11. A system for improved speech signal transmission and reception comprising:

call multiplication equipment generating a transmission signal from an input speech signal;

a transmitter at a first location and coupled to said call multiplication equipment;

a receiver at a second location, remote from said first location and including a fill-noise generator; and

call processing equipment coupled to said receiver and receiving a composite speech signal that includes speech and fill-noise, wherein said call processing equipment includes,

a fill-noise detector extracting fill-noise portions from the composite speech signal;

power discriminator coupled to said fill-noise detector to select speech portions of said composite speech signal having energy values below a determined threshold; and

a noise-in-speech detector coupled to said power discriminator so as to receive the speech portions selected based on energy values.

12. The system of claim 11, wherein said selected speech portions constitute a plurality of speech frames and wherein said power discriminator includes means for adjusting the number of speech frames constituting said plurality of speech frames.

13. The system of claim 11, wherein said selected speech portions constitute a plurality of speech frames and wherein said noise-in-speech estimator comprises:

means for determining a power value for each frequency sub-range in a plurality of frequency sub-ranges in a signal frequency range of interest for each of said plurality of speech frames; and

means for generating a histogram identifying frequency ranges and the number of occurrences of a particular power value associated with each of those frequency ranges over the plurality of speech frames.

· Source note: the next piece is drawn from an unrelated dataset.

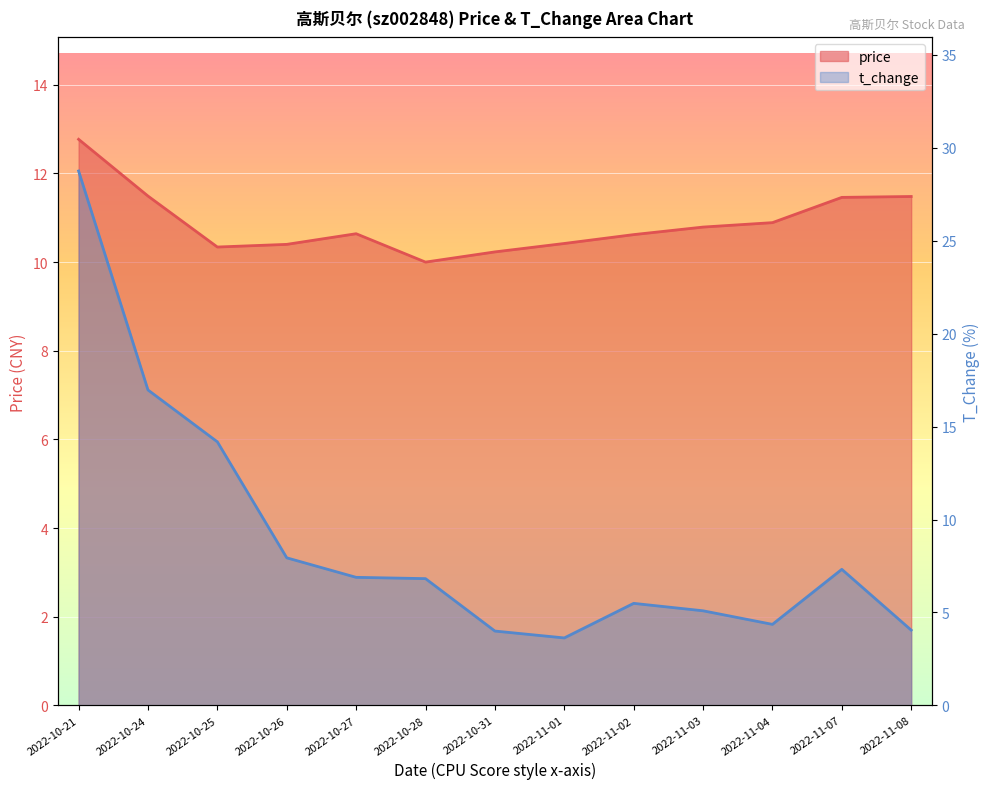

Rank the series by their maximum value, from lowest to highest.

price, t_change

14. The system of claim 13, wherein said noise-in-speech detector comprises:

means for determining a power value for each frequency sub-range in a plurality of frequency subranges in a signal frequency range of interest for each of said plurality of speech frames; and

means for generating a histogram identifying frequency ranges and the number of occurrences of a particular power value associated with each of those frequency ranges over the plurality of speech frames.

15. An apparatus for call processing comprising:

an input port;

an output port;

an internal switch coupled to said input port;

means for determining whether a transmission signal received at said input port is entitled to noise processing;

a noise processing unit having an input coupled to said internal switch and including,

a fill-noise detector receiving said input;

a noise-in-speech estimator coupled to said fill-noise filter; and

a filter, coupled to said noise-in-speech estimator and to said output port.

16. The apparatus of claim 15, wherein said noise-in-speech estimator comprises:

a power discriminator coupled to said fill-noise filter and selecting speech portions of an input speech signal, the selected speech portions constituting a plurality of speech frames;

means for determining a power value for each frequency sub-range in a plurality of frequency subranges in a signal frequency range of interest for each of said plurality of speech frames; and

means for generating a histogram identifying frequency ranges and the number of occurrences of a particular power value associated with each of those frequency ranges over the plurality of speech frames.